Nas primeiras séries do primário, nos primeiros dias, nossos cadernos eram impecavelmente organizados, limpinhos, letras caprichadas, nada de borrado ao apagar com a borracha em forma de bocal que ficava na ponta do lápis, cuja ponta era feita com gilete própria para barbear – gilete azul. Normalmente usávamos apenas a metade da lâmina por ser mais prático. Mas os dias iam passando e a nossa desorganização começava a dar sinal de vida.
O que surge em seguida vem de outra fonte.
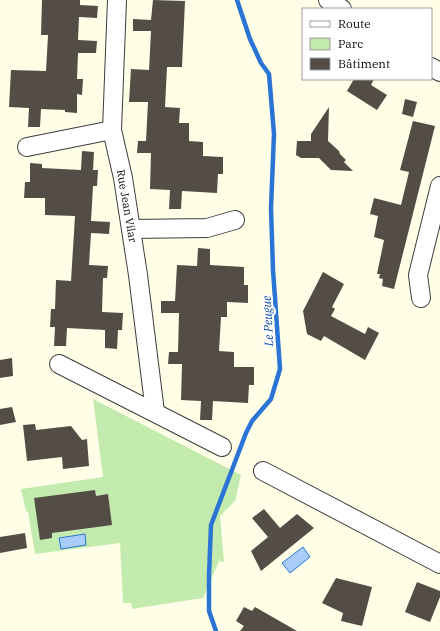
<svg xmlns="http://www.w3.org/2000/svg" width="440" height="631" font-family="'IBM Plex Serif',serif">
  <rect width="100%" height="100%" fill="#fffee7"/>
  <polygon fill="#c4ebaf" points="93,399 241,475 235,501 220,516 224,562 219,561 203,598 132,609 131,603 123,603 120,543 35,554 28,512 26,511 21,489 103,477"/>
  <g fill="#a8cdfa" stroke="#2a74d6">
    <polygon points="85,534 86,545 61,549 59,538"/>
    <polygon points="303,547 310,557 290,573 282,563"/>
  </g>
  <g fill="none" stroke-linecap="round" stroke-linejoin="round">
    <polyline stroke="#2a74d6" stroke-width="4.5" points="216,631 209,611 209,576 211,525 246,433 252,421 271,399 280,369 273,270 271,208 274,134 269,74 261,63 250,39 237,0"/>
  </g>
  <g fill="#534d46">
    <polygon points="42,0 80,0 80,5 98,6 97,18 79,17 78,40 97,41 96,53 78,53 77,79 83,79 82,95 77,94 77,113 65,112 65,110 41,109 40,127 28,127 29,108 9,107 11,70 46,71 48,35 41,35"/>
    <polygon points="153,0 185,1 182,67 167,67 165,107 180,108 179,123 189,123 189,141 203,142 203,156 223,157 223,174 218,174 217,193 182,191 181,209 169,209 170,190 150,189 151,153 137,153 138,141 146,141 148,102 129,102 131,69 149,70 150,51 151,31 133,31 133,19 151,20"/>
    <polygon points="354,79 374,79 371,85 387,95 377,110 347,91"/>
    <polygon points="405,99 417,102 413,117 402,114"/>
    <polygon points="329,107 328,141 339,151 340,154 346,160 344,162 353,171 331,170 319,158 301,158 296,155 297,141 311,141 311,134"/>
    <polygon points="413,121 435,126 394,289 382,286 383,279 379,278 380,274 377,274 384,240 374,237 378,216 370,214 374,198 401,205 409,172 400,170"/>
    <polygon points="82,151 94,152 93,170 98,170 97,186 93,186 91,221 110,222 109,234 91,233 89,265 108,266 107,278 103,278 102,312 123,313 122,330 118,330 117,349 105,348 105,330 67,328 66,346 54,346 55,327 50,327 51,309 55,309 56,280 71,281 75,216 45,215 45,198 24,198 25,182 30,182 30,163 42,164 42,168 81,170"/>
    <polygon points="198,248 210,249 210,265 244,267 244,285 248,285 248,303 227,302 227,317 221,317 219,351 234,352 234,367 254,367 254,385 249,385 248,403 213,401 212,420 200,420 201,401 181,400 182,364 168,364 169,352 178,352 179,313 161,313 161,301 175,301 177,265 197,266"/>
    <polygon points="323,272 344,284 332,307 335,309 331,316 365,334 368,327 379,333 365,360 324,336 321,341 307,334 303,311"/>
    <polygon points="12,358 13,376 0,378 0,360"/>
    <polygon points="12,407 16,422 0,425 0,409"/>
    <polygon points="35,424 36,430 71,426 82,440 87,439 89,466 63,469 62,457 27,461 23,425"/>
    <polygon points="95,490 96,496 108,494 112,525 52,533 52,538 40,540 34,498"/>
    <polygon points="264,509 280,528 297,514 314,528 261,571 251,551 268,537 252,518"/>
    <polygon points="25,533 27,548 0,553 0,537"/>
    <polygon points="336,578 372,587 362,626 341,621 343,613 322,603"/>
    <polygon points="417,582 440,591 440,597 430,622 405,612"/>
    <polygon points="244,607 252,611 255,607 297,631 240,631 244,626 236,621"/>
  </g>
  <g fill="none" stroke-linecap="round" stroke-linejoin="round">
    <g stroke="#3d3d3d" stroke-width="20">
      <g id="minor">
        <polyline points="117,0 112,130 123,178 138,275 155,412"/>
        <polyline points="328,0 342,9"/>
        <polyline points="431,67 440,72"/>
        <polyline points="27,147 112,130"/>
        <polyline points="131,229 207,228 235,220"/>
        <polyline points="421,298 418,275 440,186"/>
        <polyline points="59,364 222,447"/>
        <polyline points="263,471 440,564"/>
      </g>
    </g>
    <use href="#minor" stroke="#fff" stroke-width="18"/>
  </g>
  <g text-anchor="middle" stroke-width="4" stroke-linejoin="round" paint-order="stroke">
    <g font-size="11" fill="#0a0a0a" stroke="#fff">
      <text transform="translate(127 206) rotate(80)" y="4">Rue Jean Vilar</text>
    </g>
    <g font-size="12" font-style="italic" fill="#0d48a2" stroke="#fff">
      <text transform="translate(268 321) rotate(-93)" y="4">Le Peugue</text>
    </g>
  </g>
  <rect x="302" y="8" width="130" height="72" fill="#ffffff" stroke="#9d9d9d"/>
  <rect x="310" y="21" width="20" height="6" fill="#ffffff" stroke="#9d9d9d"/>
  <text x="338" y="28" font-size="12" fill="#0a0a0a">Route</text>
  <rect x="310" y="38" width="20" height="12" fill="#c4ebaf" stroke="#9d9d9d"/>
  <text x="338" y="48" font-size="12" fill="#0a0a0a">Parc</text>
  <rect x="310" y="58" width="20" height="12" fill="#534d46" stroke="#9d9d9d"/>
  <text x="338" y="68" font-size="12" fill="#0a0a0a">Bâtiment</text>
</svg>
As letras apagadas já estavam borradas, a folha do caderno já estava amassada, as palavras já não estavam mais caprichadas, e o visto da professora já começava a ser feito de lápis de tinta vermelha, para desespero nosso e preocupação de nossas mães. Menino maluquinho era assim.

Aos 78 anos, Ziraldo é o Menino Maluquinho da atual literatura brasileira. Recomendo o livro para todas as crianças. E para todos os adultos também que não mataram a alma de seu menino maluquinho.